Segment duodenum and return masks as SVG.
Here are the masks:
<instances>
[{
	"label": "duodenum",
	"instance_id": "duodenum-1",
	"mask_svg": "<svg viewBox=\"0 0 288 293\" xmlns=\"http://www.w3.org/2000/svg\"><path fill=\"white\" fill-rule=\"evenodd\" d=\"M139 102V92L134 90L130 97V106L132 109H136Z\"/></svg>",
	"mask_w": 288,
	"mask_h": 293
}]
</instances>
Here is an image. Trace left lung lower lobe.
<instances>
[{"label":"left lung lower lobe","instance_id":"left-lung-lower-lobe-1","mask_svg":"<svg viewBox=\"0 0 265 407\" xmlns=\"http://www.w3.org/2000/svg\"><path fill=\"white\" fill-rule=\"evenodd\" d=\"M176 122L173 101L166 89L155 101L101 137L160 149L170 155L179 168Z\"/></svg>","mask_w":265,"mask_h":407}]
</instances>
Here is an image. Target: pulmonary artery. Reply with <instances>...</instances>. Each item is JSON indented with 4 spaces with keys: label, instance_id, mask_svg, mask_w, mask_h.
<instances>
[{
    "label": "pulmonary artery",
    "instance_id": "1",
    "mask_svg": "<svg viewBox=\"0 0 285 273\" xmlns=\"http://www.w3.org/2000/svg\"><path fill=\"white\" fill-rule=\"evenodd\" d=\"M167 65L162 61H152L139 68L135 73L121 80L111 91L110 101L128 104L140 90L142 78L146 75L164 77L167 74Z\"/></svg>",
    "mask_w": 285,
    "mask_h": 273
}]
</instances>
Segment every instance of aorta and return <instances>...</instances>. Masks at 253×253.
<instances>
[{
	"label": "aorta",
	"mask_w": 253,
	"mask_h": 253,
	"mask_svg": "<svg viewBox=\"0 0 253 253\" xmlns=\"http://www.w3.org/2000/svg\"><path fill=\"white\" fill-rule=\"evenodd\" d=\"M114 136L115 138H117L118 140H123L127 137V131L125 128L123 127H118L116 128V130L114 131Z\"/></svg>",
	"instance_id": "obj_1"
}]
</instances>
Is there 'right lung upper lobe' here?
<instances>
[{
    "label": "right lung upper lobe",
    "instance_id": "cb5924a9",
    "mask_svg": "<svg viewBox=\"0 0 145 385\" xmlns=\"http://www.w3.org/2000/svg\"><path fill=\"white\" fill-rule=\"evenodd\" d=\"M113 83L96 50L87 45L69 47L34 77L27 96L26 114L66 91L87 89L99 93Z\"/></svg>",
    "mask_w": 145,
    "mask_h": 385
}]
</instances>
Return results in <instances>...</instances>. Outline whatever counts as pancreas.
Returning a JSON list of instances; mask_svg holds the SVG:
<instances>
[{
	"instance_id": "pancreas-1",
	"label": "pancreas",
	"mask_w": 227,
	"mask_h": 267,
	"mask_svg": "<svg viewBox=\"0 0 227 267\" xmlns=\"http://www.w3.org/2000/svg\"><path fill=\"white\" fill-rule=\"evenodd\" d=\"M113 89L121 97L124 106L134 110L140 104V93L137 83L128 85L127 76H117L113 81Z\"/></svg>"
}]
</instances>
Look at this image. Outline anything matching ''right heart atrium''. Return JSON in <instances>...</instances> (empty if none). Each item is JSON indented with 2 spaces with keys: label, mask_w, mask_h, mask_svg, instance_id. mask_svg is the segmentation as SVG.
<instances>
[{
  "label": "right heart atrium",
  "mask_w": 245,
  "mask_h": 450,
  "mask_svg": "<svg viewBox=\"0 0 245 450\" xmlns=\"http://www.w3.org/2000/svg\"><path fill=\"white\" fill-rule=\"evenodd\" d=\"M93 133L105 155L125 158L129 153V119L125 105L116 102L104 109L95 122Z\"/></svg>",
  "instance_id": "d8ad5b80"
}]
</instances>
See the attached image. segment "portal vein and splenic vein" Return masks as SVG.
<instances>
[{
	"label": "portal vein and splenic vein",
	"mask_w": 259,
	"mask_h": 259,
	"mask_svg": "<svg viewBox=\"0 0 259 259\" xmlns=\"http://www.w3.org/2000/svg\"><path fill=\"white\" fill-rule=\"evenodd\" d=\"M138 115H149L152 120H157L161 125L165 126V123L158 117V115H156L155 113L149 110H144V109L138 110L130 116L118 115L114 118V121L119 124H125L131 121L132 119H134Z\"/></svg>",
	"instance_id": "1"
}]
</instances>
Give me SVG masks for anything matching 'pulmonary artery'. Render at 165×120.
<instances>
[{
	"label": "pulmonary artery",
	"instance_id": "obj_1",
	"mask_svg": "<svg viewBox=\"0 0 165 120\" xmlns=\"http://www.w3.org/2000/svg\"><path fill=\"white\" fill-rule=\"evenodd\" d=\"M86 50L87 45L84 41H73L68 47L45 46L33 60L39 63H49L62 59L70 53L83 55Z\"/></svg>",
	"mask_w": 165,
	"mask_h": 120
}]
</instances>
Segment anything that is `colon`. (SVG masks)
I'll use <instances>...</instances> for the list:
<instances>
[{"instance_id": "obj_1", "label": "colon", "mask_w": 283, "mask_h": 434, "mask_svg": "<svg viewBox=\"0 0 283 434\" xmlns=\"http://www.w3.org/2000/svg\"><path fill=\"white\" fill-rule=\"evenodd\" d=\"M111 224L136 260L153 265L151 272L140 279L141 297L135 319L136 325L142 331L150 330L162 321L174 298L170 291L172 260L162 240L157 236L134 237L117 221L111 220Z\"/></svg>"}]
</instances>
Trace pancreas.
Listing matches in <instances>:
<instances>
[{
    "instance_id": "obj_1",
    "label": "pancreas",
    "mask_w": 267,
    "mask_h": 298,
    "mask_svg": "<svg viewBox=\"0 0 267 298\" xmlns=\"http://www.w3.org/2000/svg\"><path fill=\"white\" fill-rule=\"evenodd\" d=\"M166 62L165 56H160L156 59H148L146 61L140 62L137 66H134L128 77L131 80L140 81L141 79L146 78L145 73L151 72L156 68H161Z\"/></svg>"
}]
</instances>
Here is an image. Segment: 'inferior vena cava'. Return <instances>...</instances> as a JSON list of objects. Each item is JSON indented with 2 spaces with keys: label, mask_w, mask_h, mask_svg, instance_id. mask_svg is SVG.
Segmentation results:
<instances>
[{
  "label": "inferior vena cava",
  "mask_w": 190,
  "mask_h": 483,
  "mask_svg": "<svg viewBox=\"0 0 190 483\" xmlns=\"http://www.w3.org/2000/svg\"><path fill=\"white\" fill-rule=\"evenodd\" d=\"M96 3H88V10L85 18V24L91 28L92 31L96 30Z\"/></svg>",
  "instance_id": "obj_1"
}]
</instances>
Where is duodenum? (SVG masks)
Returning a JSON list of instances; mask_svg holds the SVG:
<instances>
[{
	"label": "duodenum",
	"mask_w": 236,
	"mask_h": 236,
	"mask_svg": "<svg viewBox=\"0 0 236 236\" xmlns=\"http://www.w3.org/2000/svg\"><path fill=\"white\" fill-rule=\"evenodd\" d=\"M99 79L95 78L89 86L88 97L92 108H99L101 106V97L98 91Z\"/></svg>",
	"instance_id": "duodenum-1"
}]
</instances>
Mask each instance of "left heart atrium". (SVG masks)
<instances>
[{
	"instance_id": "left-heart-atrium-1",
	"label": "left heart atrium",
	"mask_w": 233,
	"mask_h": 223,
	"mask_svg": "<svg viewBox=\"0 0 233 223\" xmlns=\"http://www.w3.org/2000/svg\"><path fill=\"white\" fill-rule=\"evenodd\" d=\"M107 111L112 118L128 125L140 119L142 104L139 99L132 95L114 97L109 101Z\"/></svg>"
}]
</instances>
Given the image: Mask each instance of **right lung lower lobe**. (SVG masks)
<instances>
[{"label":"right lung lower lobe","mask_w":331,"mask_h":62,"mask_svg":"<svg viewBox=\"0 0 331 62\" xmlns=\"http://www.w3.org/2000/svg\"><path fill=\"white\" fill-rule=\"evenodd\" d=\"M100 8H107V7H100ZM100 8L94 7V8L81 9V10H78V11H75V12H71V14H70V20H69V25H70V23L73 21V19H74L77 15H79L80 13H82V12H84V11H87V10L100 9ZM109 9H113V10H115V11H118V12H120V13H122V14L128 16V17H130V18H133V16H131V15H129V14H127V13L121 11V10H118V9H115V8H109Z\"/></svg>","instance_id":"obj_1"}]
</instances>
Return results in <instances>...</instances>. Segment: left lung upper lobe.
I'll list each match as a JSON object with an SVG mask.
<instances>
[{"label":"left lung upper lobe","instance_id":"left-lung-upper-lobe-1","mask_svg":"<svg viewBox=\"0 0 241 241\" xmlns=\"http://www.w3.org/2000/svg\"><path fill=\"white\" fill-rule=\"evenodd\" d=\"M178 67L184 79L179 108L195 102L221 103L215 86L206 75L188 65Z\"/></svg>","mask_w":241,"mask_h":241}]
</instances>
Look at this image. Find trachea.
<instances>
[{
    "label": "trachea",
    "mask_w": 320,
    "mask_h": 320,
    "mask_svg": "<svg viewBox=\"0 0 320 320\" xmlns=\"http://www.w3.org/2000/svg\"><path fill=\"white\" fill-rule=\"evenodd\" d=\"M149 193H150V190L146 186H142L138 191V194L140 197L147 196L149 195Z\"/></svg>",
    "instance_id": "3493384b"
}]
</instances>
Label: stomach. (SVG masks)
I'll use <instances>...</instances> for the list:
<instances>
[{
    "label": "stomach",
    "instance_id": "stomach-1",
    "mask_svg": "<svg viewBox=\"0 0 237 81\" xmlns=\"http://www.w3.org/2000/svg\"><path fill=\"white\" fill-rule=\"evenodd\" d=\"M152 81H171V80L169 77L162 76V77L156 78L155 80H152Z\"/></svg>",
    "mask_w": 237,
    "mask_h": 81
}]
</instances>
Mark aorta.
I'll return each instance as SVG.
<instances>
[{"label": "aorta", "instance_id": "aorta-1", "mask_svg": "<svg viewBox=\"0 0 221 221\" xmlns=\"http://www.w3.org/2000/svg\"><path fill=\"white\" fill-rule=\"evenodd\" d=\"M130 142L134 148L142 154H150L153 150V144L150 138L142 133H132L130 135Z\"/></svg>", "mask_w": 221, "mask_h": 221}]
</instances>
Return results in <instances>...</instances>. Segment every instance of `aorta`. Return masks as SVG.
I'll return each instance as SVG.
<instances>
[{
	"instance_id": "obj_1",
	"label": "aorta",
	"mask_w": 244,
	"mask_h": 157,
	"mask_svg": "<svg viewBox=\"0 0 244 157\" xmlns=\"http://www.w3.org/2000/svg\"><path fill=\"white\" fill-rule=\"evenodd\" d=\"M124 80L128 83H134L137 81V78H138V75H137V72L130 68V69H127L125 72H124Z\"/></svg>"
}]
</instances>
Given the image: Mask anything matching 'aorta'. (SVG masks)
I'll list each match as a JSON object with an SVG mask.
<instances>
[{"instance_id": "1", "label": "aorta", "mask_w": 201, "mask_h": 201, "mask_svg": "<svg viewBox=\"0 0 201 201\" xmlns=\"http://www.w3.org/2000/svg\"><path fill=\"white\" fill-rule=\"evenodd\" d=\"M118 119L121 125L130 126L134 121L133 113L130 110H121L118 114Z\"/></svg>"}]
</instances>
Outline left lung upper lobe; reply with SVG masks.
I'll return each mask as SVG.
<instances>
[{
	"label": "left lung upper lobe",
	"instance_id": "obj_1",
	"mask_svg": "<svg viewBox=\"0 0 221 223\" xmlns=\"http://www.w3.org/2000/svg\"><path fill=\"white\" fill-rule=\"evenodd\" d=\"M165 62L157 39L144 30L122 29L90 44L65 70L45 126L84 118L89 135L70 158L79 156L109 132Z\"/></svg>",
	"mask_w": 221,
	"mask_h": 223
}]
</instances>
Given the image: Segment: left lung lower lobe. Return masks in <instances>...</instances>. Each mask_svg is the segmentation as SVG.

SHORT TASK → Please list each line of the material above that contains the word "Outline", copying every such line in full; matches must have the same case.

EXPECTED ANSWER →
Return results in <instances>...</instances>. Outline whatever counts as pancreas.
Look at this image. Outline anything matching ''right heart atrium''. Return JSON in <instances>...</instances> (empty if none). Each item is JSON indented with 2 spaces with keys: label, mask_w, mask_h, mask_svg, instance_id. mask_svg is the segmentation as SVG.
Outline left lung upper lobe; reply with SVG masks.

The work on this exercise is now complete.